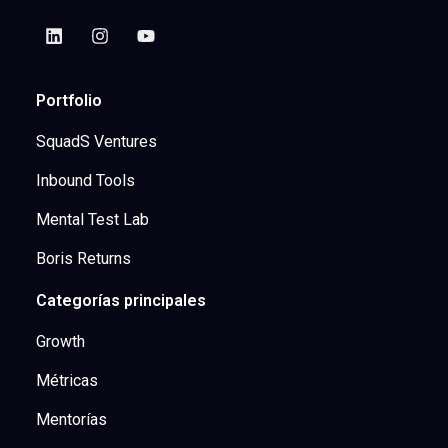
Portfolio
SquadS Ventures
Inbound Tools
Mental Test Lab
Boris Returns
Categorías principales
Growth
Métricas
Mentorías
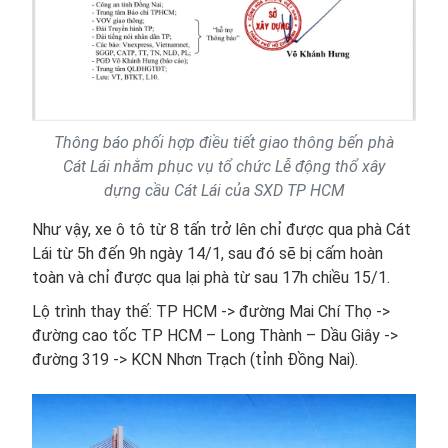
Thông báo phối hợp điều tiết giao thông bến phà
Cát Lái nhằm phục vụ tổ chức Lễ động thổ xây
dựng cầu Cát Lái của SXD TP HCM
Như vậy, xe ô tô từ 8 tấn trở lên chỉ được qua phà Cát
Lái từ 5h đến 9h ngày 14/1, sau đó sẽ bị cấm hoàn
toàn và chỉ được qua lại phà từ sau 17h chiều 15/1.
Lộ trình thay thế: TP HCM -> đường Mai Chí Thọ ->
đường cao tốc TP HCM – Long Thành – Dầu Giây ->
đường 319 -> KCN Nhơn Trạch (tỉnh Đồng Nai).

◇ ◇ ◇ ◇

Copy out the lines of the records verbatim, starting at the line containing "Thông báo phối" and continuing through the last line of the records.

Thông báo phối hợp điều tiết giao thông bến phà
Cát Lái nhằm phục vụ tổ chức Lễ động thổ xây
dựng cầu Cát Lái của SXD TP HCM
Như vậy, xe ô tô từ 8 tấn trở lên chỉ được qua phà Cát
Lái từ 5h đến 9h ngày 14/1, sau đó sẽ bị cấm hoàn
toàn và chỉ được qua lại phà từ sau 17h chiều 15/1.
Lộ trình thay thế: TP HCM -> đường Mai Chí Thọ ->
đường cao tốc TP HCM – Long Thành – Dầu Giây ->
đường 319 -> KCN Nhơn Trạch (tỉnh Đồng Nai).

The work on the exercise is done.